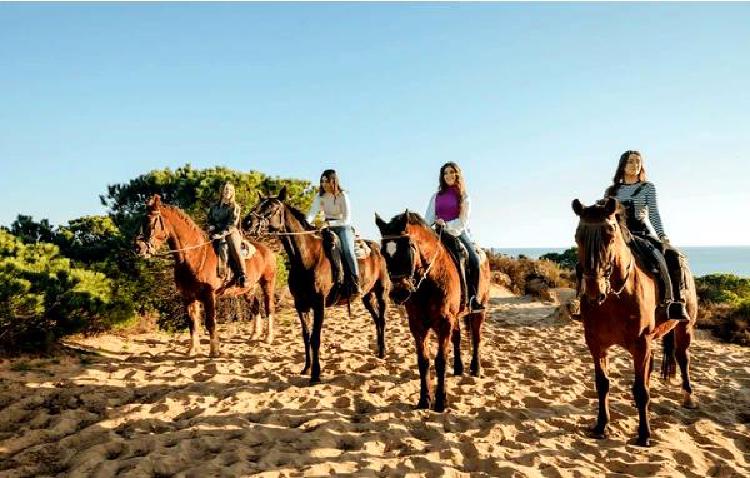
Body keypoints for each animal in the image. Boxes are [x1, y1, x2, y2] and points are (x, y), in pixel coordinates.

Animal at [136, 193, 280, 354]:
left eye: (151, 221)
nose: (138, 247)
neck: (196, 255)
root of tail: (267, 250)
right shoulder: (188, 296)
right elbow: (192, 323)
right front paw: (193, 349)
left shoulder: (209, 295)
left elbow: (210, 322)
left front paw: (214, 351)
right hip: (248, 289)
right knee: (255, 306)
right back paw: (254, 335)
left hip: (268, 283)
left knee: (269, 307)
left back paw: (268, 338)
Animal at [242, 187, 394, 384]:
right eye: (258, 204)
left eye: (273, 207)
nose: (247, 222)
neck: (307, 257)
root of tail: (376, 247)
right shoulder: (301, 304)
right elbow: (306, 336)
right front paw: (306, 368)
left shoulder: (319, 304)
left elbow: (315, 338)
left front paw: (315, 374)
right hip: (366, 296)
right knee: (376, 319)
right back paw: (379, 349)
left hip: (382, 292)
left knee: (382, 319)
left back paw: (383, 352)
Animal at [376, 211, 494, 412]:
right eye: (384, 253)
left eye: (408, 249)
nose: (399, 293)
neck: (429, 282)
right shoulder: (417, 325)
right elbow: (423, 361)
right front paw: (424, 399)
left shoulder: (444, 323)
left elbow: (440, 361)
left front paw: (440, 401)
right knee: (458, 337)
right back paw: (459, 368)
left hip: (478, 312)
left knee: (477, 338)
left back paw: (476, 369)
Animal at [576, 196, 700, 446]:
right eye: (578, 236)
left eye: (610, 234)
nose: (594, 292)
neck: (615, 296)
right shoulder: (596, 344)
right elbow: (602, 384)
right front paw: (601, 426)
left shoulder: (641, 342)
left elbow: (641, 390)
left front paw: (644, 434)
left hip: (684, 328)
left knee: (683, 358)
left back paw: (688, 397)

:::::

In the listing above, find each line with the word "front" and copy it.

right front paw: (193, 349)
left front paw: (214, 351)
right front paw: (306, 368)
left front paw: (315, 374)
right front paw: (424, 399)
left front paw: (440, 401)
right front paw: (601, 426)
left front paw: (644, 434)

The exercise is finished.